▶ [Requirement] Quote exactly and only this range of lines in the data below: the line that holds "thumb mcp: (971, 383)" to the line that holds "thumb cmc: (447, 176)", both included.

▶ [Given records]
────────────────────────────────────────

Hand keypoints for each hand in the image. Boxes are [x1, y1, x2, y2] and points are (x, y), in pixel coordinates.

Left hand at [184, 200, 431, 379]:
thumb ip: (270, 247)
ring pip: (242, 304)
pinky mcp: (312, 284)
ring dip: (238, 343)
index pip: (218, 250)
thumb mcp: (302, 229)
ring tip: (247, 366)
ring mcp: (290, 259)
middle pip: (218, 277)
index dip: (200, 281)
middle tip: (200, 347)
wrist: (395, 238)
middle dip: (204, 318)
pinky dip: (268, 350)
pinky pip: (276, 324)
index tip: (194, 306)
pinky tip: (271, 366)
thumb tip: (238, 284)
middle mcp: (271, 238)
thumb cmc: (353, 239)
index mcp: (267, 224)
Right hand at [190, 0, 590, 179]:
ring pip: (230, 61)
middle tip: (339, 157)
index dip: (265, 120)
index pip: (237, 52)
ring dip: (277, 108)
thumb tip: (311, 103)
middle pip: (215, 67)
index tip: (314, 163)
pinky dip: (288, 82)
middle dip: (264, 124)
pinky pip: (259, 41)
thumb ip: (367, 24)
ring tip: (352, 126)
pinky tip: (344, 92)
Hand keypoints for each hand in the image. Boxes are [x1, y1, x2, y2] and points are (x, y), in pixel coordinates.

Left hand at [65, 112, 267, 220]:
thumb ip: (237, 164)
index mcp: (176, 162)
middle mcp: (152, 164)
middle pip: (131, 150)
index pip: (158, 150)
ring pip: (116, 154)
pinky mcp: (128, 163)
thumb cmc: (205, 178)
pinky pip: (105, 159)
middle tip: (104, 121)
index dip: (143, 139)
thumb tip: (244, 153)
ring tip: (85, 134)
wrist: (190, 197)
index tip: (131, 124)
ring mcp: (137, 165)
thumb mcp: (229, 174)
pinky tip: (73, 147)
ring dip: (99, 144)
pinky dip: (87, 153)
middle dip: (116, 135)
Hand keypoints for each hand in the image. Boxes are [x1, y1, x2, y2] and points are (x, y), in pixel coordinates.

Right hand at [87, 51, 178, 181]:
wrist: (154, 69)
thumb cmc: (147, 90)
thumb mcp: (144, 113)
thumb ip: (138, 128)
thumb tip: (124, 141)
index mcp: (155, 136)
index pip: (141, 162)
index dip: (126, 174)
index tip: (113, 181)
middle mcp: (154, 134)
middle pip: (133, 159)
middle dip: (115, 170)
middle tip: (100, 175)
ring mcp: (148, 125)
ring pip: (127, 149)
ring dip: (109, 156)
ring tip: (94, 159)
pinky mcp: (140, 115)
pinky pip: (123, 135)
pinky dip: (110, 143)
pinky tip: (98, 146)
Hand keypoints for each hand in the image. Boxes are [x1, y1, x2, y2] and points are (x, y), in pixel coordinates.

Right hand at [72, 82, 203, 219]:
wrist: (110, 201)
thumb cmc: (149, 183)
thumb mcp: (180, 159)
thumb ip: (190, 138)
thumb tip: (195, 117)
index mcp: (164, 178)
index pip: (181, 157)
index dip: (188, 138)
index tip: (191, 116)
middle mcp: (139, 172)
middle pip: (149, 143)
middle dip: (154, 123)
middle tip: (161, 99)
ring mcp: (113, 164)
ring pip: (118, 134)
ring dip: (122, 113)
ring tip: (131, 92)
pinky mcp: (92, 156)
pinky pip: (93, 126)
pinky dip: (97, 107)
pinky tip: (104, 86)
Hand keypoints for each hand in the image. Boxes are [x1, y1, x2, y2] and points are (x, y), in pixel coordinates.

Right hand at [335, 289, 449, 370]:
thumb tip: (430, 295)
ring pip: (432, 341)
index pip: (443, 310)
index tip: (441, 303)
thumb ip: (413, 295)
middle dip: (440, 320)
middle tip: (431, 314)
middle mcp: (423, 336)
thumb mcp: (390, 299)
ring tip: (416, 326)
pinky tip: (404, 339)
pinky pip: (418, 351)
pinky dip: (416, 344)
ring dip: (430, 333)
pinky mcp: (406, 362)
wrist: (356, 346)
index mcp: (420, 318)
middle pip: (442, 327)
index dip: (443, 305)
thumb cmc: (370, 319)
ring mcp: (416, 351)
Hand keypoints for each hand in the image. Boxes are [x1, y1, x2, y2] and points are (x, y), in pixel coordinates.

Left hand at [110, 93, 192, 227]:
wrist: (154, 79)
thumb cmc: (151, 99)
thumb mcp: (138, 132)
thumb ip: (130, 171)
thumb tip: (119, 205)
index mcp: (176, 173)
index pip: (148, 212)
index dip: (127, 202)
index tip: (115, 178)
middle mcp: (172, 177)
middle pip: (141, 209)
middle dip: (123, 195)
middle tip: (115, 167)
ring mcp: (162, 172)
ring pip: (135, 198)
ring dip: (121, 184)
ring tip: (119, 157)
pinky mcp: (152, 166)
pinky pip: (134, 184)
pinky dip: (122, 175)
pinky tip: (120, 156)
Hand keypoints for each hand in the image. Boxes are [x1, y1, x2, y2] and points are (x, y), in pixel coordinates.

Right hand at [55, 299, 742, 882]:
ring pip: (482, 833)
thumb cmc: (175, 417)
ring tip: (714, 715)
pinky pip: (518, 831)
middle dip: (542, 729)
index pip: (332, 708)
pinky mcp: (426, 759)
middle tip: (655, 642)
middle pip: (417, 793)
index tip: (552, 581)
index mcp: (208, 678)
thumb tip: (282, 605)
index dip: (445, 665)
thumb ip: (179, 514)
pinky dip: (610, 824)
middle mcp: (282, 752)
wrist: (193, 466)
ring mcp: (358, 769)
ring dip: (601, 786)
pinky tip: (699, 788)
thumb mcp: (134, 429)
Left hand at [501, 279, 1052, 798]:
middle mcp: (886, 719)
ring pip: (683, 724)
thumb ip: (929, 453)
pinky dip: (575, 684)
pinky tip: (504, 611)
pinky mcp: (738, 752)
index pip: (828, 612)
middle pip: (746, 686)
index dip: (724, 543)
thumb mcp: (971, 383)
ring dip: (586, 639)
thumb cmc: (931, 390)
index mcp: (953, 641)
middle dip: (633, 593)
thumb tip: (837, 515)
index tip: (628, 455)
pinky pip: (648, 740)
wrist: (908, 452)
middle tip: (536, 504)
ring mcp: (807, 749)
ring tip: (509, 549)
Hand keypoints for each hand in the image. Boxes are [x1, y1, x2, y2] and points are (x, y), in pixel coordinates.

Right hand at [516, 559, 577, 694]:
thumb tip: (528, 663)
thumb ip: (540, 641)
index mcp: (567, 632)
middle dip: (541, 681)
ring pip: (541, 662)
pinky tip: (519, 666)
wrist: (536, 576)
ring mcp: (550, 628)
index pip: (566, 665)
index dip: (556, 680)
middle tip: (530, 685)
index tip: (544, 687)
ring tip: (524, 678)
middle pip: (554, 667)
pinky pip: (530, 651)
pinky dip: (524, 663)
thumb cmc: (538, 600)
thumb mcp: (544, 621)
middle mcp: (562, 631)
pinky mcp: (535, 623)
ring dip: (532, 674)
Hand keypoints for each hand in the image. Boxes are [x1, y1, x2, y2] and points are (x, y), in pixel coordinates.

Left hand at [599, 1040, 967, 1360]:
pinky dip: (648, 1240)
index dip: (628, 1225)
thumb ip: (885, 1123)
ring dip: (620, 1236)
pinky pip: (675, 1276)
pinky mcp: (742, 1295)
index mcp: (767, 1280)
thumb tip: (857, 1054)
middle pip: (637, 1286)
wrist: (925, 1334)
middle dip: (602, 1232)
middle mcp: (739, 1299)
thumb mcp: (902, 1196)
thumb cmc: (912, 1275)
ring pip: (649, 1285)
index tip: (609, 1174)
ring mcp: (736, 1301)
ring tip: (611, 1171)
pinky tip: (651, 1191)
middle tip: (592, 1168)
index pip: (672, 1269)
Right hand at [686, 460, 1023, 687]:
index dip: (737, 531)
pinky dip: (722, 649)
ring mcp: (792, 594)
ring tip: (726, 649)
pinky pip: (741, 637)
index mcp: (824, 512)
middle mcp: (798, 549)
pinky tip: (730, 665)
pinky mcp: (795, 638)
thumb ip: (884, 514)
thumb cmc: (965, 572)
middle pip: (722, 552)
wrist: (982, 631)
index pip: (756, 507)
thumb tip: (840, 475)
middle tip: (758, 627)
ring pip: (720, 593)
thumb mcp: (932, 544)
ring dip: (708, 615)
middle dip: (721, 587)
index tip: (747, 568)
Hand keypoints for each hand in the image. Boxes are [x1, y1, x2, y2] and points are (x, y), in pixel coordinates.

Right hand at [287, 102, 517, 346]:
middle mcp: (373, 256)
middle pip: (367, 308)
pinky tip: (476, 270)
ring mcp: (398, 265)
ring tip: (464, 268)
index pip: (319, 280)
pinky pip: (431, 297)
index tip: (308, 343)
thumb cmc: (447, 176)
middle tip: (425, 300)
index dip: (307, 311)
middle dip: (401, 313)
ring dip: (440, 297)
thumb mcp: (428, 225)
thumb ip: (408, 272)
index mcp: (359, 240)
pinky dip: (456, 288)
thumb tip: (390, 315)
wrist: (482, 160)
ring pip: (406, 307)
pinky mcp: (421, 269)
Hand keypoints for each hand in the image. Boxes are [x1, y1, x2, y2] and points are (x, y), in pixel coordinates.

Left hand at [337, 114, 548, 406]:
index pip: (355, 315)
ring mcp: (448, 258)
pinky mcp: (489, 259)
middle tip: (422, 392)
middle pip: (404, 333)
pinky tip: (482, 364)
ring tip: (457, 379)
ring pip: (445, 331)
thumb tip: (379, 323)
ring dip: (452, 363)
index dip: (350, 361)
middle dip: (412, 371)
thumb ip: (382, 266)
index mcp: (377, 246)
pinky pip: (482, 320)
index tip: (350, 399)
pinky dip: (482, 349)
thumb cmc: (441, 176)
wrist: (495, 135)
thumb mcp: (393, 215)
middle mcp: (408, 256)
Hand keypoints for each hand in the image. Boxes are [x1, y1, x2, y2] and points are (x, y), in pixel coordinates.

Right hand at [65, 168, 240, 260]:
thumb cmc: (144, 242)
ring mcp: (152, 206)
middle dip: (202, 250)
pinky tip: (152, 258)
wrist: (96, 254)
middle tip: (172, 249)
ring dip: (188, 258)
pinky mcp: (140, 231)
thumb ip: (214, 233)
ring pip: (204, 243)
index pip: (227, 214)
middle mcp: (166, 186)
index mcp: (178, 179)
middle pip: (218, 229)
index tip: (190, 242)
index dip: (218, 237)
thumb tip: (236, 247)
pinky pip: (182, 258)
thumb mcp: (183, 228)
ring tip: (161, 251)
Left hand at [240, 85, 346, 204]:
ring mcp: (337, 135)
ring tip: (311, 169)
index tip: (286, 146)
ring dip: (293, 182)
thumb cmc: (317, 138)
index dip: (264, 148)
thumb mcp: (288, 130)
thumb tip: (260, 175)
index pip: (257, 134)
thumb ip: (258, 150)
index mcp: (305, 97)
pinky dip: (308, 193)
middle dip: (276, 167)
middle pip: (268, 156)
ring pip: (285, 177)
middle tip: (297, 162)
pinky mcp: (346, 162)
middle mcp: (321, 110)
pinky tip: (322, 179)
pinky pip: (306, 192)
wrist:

────────────────────────────────────────

▶ [Exercise solution]
thumb mcp: (971, 383)
ring dip: (586, 639)
thumb cmc: (931, 390)
index mcp: (953, 641)
middle dip: (633, 593)
thumb tip: (837, 515)
index tip: (628, 455)
pinky pip: (648, 740)
wrist: (908, 452)
middle tip: (536, 504)
ring mcp: (807, 749)
ring tip: (509, 549)
Hand keypoints for each hand in the image. Boxes are [x1, y1, x2, y2] and points are (x, y), in pixel coordinates.

Right hand at [516, 559, 577, 694]:
thumb tip: (528, 663)
thumb ip: (540, 641)
index mcp: (567, 632)
middle dip: (541, 681)
ring pip: (541, 662)
pinky tip: (519, 666)
wrist: (536, 576)
ring mcp: (550, 628)
index pip: (566, 665)
index dip: (556, 680)
middle tip: (530, 685)
index tip: (544, 687)
ring tip: (524, 678)
middle pip: (554, 667)
pinky pip: (530, 651)
pinky dip: (524, 663)
thumb cmc: (538, 600)
thumb mcp: (544, 621)
middle mcp: (562, 631)
pinky mcp: (535, 623)
ring dip: (532, 674)
Hand keypoints for each hand in the image. Boxes are [x1, y1, x2, y2] and points are (x, y), in pixel coordinates.

Left hand at [599, 1040, 967, 1360]:
pinky dip: (648, 1240)
index dip: (628, 1225)
thumb ip: (885, 1123)
ring dip: (620, 1236)
pinky pip: (675, 1276)
pinky mcp: (742, 1295)
index mcp: (767, 1280)
thumb tip: (857, 1054)
middle pip: (637, 1286)
wrist: (925, 1334)
middle dip: (602, 1232)
middle mcp: (739, 1299)
thumb mcp: (902, 1196)
thumb cmc: (912, 1275)
ring pip: (649, 1285)
index tip: (609, 1174)
ring mcp: (736, 1301)
ring tip: (611, 1171)
pinky tip: (651, 1191)
middle tip: (592, 1168)
index pip: (672, 1269)
Right hand at [686, 460, 1023, 687]:
index dip: (737, 531)
pinky dip: (722, 649)
ring mcp: (792, 594)
ring tip: (726, 649)
pinky pip: (741, 637)
index mcp: (824, 512)
middle mcp: (798, 549)
pinky tip: (730, 665)
pinky mcp: (795, 638)
thumb ip: (884, 514)
thumb cmc: (965, 572)
middle pip: (722, 552)
wrist: (982, 631)
index pip: (756, 507)
thumb tip: (840, 475)
middle tip: (758, 627)
ring pip: (720, 593)
thumb mcp: (932, 544)
ring dip: (708, 615)
middle dip: (721, 587)
index tip: (747, 568)
Hand keypoints for each hand in the image. Boxes are [x1, y1, x2, y2] and points are (x, y), in pixel coordinates.

Right hand at [287, 102, 517, 346]:
middle mcp: (373, 256)
middle pip: (367, 308)
pinky tip: (476, 270)
ring mcp: (398, 265)
ring tip: (464, 268)
index pip: (319, 280)
pinky pip: (431, 297)
index tip: (308, 343)
thumb cmc: (447, 176)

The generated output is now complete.